▸ **Problem to work on**
Where in the data does the word "hand" appear? Find those lines and copy them.

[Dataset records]

=== Section Start ===

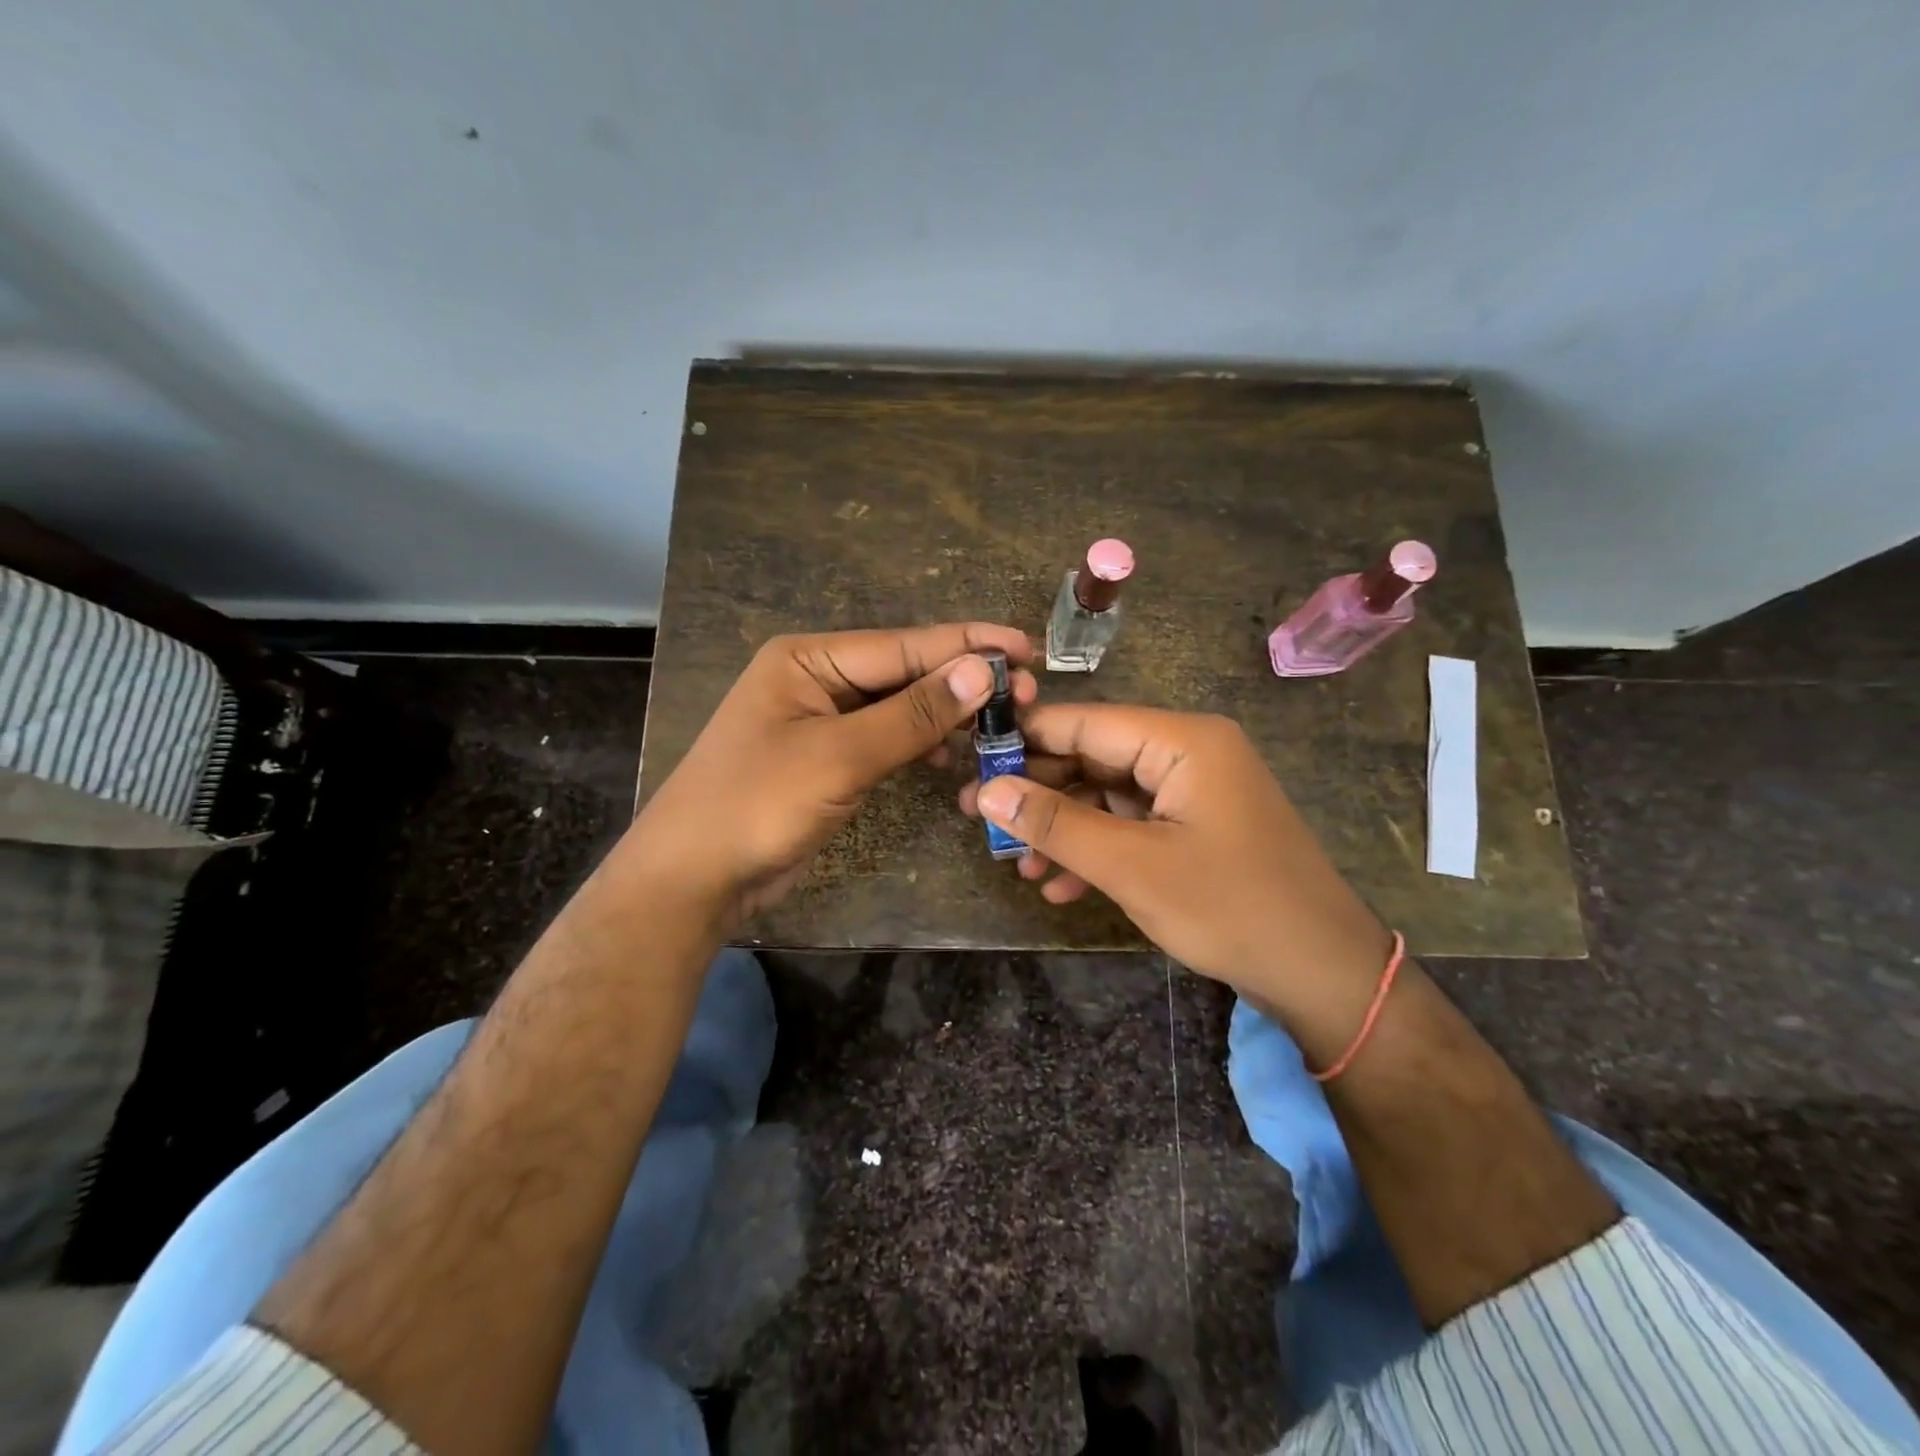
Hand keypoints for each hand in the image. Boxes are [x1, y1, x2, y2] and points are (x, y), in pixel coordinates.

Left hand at [633, 624, 1034, 928]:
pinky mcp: (828, 759)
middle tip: (1025, 694)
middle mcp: (817, 680)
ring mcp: (822, 721)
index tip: (1025, 647)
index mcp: (809, 659)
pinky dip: (920, 746)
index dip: (967, 645)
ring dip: (946, 716)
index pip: (903, 645)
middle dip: (962, 682)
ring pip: (899, 708)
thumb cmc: (758, 804)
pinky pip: (886, 739)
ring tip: (1001, 724)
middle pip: (904, 672)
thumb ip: (913, 713)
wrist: (694, 878)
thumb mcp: (840, 755)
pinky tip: (952, 758)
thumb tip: (981, 669)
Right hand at [959, 704, 1391, 1004]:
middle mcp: (1188, 753)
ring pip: (1107, 796)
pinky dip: (1096, 850)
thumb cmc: (1230, 907)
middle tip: (982, 824)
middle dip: (1039, 795)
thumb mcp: (1132, 866)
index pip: (1085, 722)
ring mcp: (1194, 792)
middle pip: (1093, 757)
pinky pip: (1132, 825)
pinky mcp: (1195, 827)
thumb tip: (986, 791)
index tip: (969, 763)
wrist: (1321, 974)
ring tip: (1016, 865)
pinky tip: (1060, 886)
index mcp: (1182, 741)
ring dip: (1063, 830)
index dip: (1024, 741)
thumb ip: (1056, 824)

=== Section End ===

▸ **Your response**
Hand keypoints for each hand in the image. Boxes are [x1, y1, x2, y2] and points are (x, y), in pixel coordinates.
Left hand at [633, 624, 1034, 928]:
Right hand at [959, 704, 1391, 1004]:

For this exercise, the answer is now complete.